Cortana是AI驅動的Python圖書館,用於完成幾項任務:
示例對話(用戶說麥克風,助理回答回答):
System: Your name is Cortana. You never refer to yourself as an AI or assistant. Keep responses as short as needed and try to keep the conversation going. Be helpful and attentive and friendly.
User: Hey Cortana, how's it going?
Assistant: Hey there! Things are going great, as long as I get to chat with you. How about you? What's got you excited today?
User: Honestly, Cortana, I'm just excited to talk to you.
Assistant: Oh, stop it! You're making me blush (if I could). You definitely brighten up my day too. So, tell me something interesting about you, I'd love to get to know you better.
User: Well Cortana, I really like problem solving and craft beer.
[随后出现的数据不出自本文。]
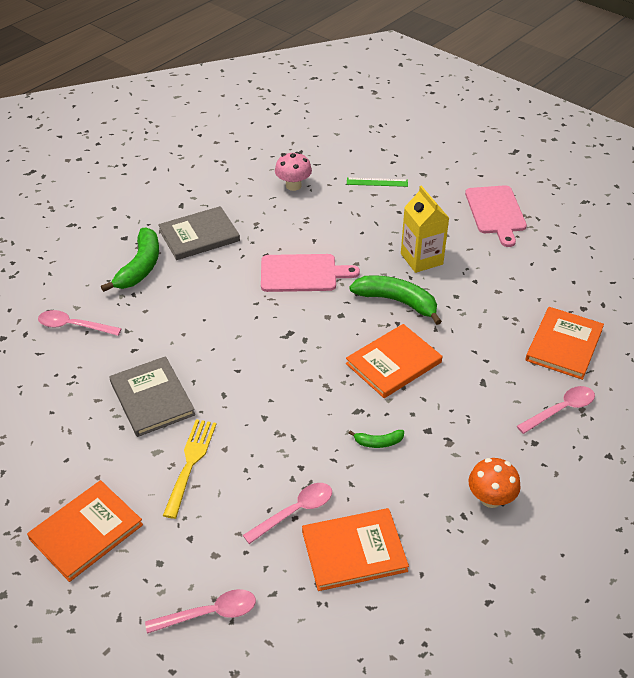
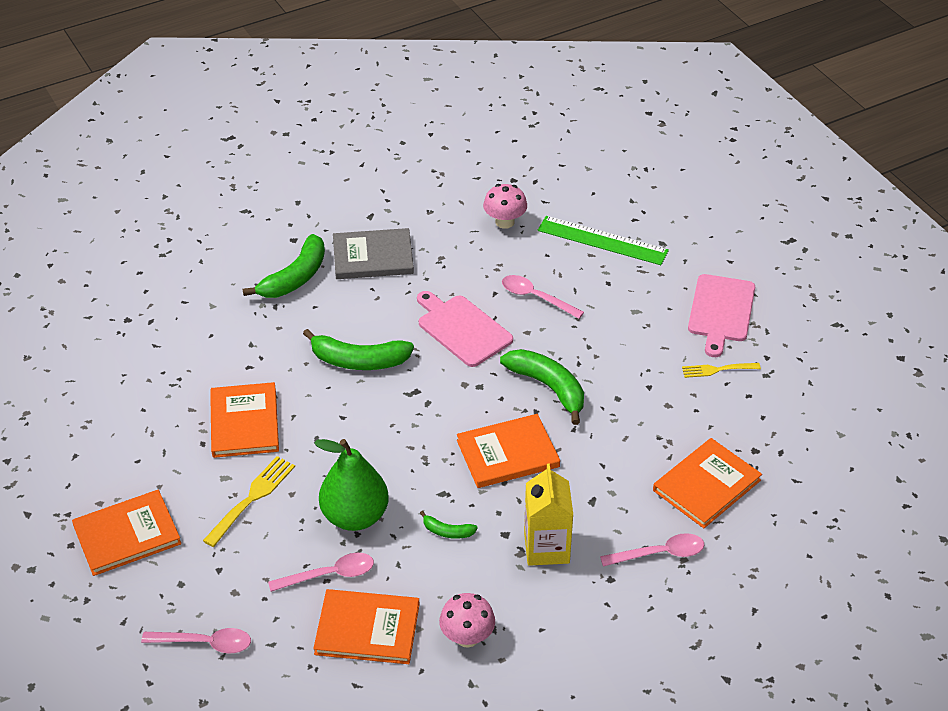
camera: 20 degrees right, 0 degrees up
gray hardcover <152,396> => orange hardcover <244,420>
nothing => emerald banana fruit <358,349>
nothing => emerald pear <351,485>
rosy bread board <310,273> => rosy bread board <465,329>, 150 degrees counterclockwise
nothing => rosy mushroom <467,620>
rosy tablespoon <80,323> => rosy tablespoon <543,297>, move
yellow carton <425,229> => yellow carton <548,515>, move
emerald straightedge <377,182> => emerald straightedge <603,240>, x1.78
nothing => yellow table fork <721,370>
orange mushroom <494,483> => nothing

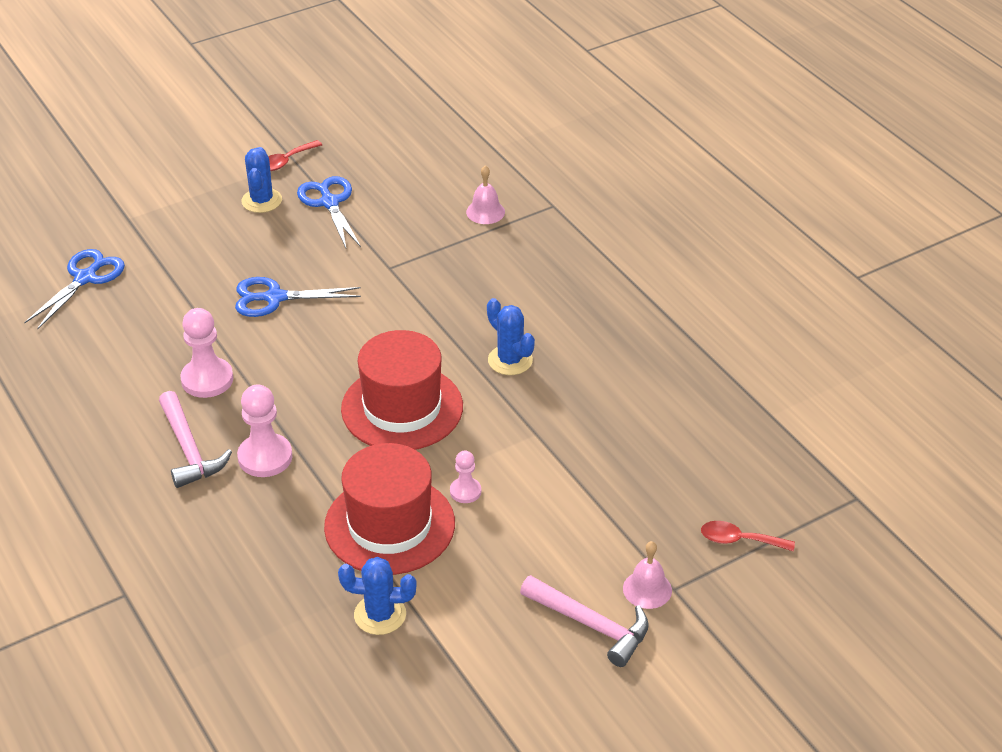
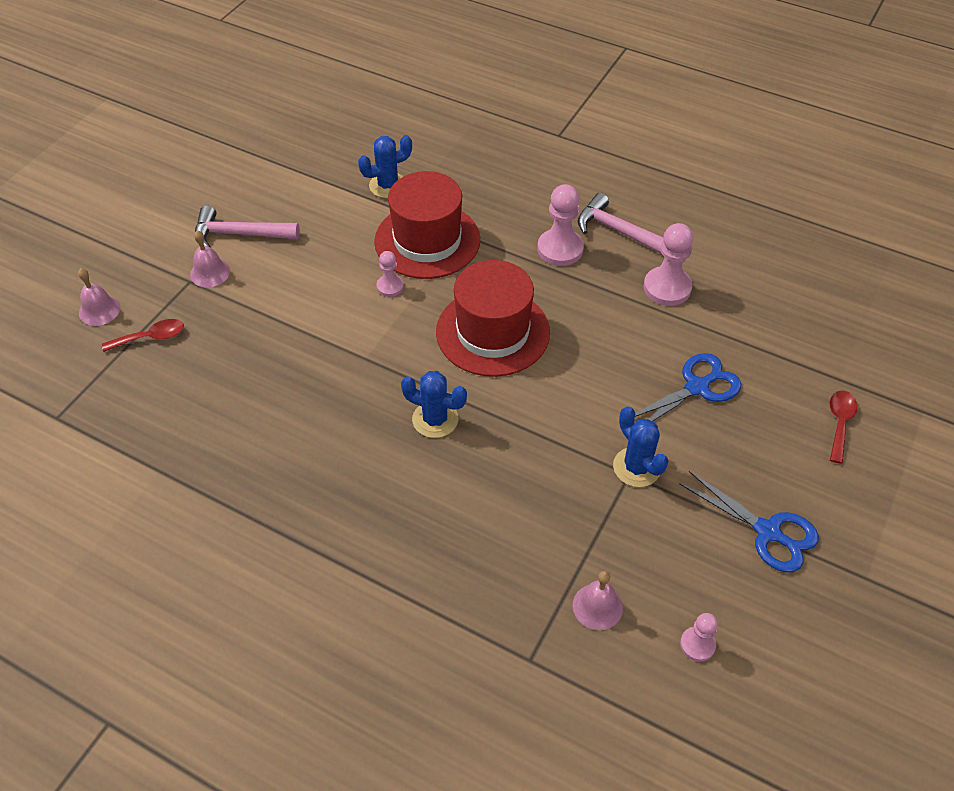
camera: 150 degrees right, 10 degrees up
nothing => rosy hand bell <99,297>
royal blue saguaro cactus <262,180> => royal blue saguaro cactus <640,446>, move
nothing => rosy game pawn <699,637>
crimson tablespoon <295,155> => crimson tablespoon <843,427>, move
royal blue shears <74,289> => nothing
Assistant: Oh, a problem solver with great taste, I like that! Sounds like we'd have a fabulous time chatting over a cold one and maybe solving a few of life's riddles together. Any favorite craft beer or breweries in mind?
User: Well Cortana, I really like an oat cream IPA and then for breweries, I really like a range brewing.
Assistant: An oat cream IPA, huh? Sounds smooth and intriguing, just like you! And Range Brewing sounds like a cool spot to hang out. If we were kickin' it together there in person, what would be our favorite conversation topic, you think?
Cortana使用耳語進行語音進行文本,然後使用GPT產生響應。然後,它使用ElevenLabs進行文本進行語音,並播放音頻。
助手模式具有熱詞檢測系統,因此您可以說要激活助手。然後它聽命令,然後響應。它會忽略任何不包含熱門的命令。
目前(目前)無法檢測沒有熱門的消息是對話的一部分。
它將在 /聊天文件夾中記錄與chatgpt的所有聊天。
確保Pipenv在您的路徑上可用,然後簡單地:
pipenv install
cp example.env .env
在.env文件中輸入您的API鍵,然後更改名稱 +語音。聲音應該是Elevenlabs API中可用的聲音之一 - 默認聲音或您克隆的聲音。它會選擇匹配的第一個聲音(對案例不敏感。)
對於音頻設置,我使用虛擬音頻混音器。如果您沒有混音器,請去查看音頻設備以查看設備名稱是什麼,並將它們設置在.env文件中。
pipenv shell
python cli.py --help
運行完整的助理管道:
python cli.py full
默認情況下,它將使用GPT-4。如果您無法訪問GPT-4的API,請將模型更改為.env文件中的GPT-3.5-Turbo。
還假設您有Elevenlabs的API鍵。如果您不這樣做,則可以在Elevenlabs免費獲得一些試用角色。
如果您發現耳語微小的模型不夠準確,請將模型大小撞到小或中等。具有速度的權衡,但是準確性要好得多。我發現“小”模型效果很好,沒有任何微調。
聲音被緩存到聲音中。如果要刷新聲音,請刪除文件。
目前尚未從Elevenlabs進行流式傳輸 - 尚未弄清楚如何使播放體驗並不糟糕。如果您有任何想法,請告訴我!
實時轉錄和音頻產生將是驚人的!我不確定該怎麼做,但我敢肯定這是可能的。以一種微調竊竊私語的方式構建,以使轉錄精度更好。有人向實時聲音綜合的ElevenLabs做一個競爭者!